Some colleges of further education are too financially insecure to pay any salary increase this year or even to pay staff to shift to personal contracts, according to the Colleges Employers Forum.
The CEF recommended this week that college chief executives offer FE staff still working on the old Silver Book conditions more than the pay increase proposed for those already on contracts to tempt them to sign new contracts by July 3l.
It also advised them to offer those who refuse to sign no pay increase - for the second year running.
Last Friday, employers turned down the joint pay claim for a flat rate increase of Pounds 2,800 a year put forward by Natfhe, the university and college lecturers's union and the Association of Teachers and Lecturers.

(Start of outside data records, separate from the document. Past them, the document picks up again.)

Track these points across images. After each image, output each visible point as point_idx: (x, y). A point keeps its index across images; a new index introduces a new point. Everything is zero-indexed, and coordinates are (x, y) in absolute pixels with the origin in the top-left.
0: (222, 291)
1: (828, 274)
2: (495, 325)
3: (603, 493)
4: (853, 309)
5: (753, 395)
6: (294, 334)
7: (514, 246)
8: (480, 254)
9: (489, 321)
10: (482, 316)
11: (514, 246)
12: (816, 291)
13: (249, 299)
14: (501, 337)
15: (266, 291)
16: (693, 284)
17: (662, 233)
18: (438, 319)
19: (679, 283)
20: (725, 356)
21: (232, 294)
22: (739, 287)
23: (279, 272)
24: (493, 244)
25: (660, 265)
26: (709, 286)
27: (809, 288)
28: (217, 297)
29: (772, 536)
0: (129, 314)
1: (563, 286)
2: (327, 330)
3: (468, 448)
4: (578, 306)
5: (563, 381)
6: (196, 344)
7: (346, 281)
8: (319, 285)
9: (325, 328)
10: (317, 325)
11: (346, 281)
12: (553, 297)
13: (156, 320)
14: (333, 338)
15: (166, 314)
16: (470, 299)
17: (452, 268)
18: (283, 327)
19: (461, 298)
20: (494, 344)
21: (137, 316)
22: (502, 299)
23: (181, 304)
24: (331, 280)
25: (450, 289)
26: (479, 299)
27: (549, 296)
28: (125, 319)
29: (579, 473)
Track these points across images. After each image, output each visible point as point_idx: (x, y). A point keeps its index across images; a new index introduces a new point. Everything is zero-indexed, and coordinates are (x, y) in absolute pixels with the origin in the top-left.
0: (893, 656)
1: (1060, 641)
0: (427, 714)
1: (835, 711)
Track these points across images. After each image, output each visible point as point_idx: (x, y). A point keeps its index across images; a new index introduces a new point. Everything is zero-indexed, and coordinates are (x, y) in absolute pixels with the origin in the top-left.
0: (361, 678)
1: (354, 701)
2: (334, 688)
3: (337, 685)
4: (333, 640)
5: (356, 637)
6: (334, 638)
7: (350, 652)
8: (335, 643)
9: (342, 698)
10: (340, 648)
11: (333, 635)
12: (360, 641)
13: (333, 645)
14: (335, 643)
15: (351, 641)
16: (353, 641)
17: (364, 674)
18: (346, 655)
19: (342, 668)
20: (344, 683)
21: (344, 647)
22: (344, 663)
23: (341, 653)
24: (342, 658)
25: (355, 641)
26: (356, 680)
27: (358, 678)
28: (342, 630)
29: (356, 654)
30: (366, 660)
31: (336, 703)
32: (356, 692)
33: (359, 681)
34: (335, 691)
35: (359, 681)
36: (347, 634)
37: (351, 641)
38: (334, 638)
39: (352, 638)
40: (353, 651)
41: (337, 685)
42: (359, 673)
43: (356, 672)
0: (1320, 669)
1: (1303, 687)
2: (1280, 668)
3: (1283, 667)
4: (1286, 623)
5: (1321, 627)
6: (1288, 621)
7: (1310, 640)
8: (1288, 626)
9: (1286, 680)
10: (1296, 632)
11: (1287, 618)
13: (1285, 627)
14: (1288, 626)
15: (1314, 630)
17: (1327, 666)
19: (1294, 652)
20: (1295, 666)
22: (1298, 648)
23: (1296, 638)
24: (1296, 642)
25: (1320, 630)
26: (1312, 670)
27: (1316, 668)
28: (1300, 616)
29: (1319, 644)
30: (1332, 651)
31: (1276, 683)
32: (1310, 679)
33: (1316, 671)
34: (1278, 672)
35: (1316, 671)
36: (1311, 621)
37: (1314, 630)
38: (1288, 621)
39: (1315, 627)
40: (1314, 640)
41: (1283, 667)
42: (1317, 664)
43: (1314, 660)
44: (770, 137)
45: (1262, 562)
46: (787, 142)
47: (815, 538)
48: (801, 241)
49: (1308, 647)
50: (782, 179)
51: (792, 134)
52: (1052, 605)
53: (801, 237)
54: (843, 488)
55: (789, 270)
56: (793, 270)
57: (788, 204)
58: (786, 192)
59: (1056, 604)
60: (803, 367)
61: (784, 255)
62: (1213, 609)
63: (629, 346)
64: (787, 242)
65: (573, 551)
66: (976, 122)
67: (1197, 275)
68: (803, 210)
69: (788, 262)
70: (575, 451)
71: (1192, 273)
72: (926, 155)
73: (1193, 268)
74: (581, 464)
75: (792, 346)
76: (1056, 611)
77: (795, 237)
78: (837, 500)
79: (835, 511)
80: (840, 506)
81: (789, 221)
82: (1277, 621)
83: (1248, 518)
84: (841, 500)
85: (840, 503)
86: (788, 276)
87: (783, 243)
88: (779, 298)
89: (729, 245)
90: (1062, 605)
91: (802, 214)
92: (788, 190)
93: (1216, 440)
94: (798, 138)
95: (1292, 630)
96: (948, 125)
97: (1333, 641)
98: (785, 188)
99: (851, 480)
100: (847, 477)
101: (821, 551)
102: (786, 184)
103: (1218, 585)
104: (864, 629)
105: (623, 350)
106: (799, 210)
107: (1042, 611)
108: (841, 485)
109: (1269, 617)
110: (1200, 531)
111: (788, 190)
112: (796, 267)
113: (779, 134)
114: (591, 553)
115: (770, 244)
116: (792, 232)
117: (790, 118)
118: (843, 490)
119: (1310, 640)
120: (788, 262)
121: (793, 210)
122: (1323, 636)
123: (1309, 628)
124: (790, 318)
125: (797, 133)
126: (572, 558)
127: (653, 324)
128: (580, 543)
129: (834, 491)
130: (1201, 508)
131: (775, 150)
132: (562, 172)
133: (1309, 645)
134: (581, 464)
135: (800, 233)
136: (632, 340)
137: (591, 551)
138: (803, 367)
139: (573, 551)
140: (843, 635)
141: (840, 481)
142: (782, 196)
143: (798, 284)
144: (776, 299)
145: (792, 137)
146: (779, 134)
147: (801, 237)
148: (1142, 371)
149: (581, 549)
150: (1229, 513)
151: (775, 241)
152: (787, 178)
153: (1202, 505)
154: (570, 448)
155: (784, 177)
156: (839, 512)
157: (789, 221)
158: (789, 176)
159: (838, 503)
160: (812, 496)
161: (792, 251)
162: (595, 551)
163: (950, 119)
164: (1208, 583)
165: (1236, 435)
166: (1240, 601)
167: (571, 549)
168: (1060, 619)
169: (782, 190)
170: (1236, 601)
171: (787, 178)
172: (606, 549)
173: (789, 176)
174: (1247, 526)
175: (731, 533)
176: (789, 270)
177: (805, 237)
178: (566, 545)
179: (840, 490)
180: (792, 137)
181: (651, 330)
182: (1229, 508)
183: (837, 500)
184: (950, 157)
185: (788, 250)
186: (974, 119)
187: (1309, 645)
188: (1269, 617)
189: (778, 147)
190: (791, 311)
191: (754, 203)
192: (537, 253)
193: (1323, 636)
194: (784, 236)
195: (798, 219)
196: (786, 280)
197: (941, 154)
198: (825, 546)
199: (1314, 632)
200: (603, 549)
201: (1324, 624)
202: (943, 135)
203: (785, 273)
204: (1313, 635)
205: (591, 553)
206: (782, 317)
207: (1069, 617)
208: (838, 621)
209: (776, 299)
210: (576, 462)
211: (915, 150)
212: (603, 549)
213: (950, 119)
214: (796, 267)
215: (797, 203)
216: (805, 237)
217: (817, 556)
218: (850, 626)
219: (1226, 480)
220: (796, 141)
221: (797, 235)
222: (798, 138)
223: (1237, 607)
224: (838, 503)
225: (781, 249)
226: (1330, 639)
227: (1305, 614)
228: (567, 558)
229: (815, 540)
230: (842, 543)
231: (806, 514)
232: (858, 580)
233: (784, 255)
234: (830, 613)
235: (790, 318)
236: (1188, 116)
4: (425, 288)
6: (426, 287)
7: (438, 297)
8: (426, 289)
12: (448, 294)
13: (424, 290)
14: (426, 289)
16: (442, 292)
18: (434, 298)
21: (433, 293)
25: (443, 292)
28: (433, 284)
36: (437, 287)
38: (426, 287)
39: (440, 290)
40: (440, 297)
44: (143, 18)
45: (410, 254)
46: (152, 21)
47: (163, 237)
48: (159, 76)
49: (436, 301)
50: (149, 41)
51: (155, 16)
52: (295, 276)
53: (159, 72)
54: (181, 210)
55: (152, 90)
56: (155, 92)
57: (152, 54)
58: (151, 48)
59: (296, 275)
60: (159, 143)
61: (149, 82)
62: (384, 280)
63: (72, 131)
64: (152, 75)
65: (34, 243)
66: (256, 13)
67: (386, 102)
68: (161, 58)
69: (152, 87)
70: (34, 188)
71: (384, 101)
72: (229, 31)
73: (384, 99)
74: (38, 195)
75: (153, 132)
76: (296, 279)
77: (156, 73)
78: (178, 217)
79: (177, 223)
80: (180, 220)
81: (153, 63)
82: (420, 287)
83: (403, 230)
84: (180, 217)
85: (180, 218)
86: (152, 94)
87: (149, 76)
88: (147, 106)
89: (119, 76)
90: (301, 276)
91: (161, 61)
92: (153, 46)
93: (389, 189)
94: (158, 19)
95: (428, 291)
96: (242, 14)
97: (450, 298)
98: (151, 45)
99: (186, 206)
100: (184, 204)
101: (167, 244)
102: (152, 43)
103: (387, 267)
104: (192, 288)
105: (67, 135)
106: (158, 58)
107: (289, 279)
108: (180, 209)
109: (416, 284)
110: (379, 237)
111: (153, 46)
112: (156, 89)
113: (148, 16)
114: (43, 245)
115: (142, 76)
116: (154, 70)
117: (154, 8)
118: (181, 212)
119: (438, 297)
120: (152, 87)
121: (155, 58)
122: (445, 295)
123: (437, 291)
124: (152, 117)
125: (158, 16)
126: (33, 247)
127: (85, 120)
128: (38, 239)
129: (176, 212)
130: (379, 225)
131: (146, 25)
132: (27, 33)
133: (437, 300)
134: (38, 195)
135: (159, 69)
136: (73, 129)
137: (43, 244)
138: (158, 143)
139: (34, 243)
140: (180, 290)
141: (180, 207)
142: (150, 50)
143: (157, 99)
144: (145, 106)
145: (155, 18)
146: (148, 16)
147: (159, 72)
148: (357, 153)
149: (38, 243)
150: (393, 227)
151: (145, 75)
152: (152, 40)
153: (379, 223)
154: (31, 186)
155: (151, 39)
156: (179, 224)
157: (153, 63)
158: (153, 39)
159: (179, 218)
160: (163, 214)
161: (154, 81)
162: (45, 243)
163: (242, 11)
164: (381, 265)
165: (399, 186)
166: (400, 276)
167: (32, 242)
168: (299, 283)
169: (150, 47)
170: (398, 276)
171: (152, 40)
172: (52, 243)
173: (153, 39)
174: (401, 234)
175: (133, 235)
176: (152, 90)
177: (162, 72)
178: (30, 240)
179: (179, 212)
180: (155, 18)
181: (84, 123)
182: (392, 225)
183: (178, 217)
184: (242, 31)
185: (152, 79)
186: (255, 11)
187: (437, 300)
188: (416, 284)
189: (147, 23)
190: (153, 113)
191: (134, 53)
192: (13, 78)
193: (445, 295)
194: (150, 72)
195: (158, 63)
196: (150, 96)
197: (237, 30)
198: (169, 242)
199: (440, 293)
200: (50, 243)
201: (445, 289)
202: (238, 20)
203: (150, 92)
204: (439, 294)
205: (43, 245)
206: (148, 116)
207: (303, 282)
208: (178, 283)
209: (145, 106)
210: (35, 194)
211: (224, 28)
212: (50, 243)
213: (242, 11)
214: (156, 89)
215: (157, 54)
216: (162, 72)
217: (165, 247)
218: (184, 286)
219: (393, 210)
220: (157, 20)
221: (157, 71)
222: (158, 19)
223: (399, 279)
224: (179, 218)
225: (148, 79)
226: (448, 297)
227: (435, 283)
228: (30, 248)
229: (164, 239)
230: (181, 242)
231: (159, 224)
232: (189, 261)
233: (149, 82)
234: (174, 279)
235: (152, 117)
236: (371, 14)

But in the same bulletin the CEF says that it has advised the unions that some corporations were not in a position to make the size of awards they wanted to because of the new funding methodology, and that some had abandoned transfers from the Silver Book for lack of money.
The CEF wants Silver Book holders to be offered 5.6 per cent, or Pounds 872 on the average Pounds l5,585 salary as at l993, when they had their last increase, and Pounds l,269 on the average senior lecturer scale of Pounds 22,665, in return for signing new contracts.
The rise is composed of 2.9 per cent allocated to those who signed or were on contracts last year and the 2.7 per cent being recommended for this year. Staff who sign after July 3l will only get the 2.7 per cent, as will existing contract holders.
The CEF says that the offer is final and that those who refuse to sign now face a pay differential of Pounds 2-3,000. It says roughly a third of the 55,000 staff have not signed contracts.
Sue Berryman, chief negotiator for Natfhe, said that the offer was vindictive towards Silver Book holders, who since the formation of the corporations had worked hard to meet the expansion in student numbers.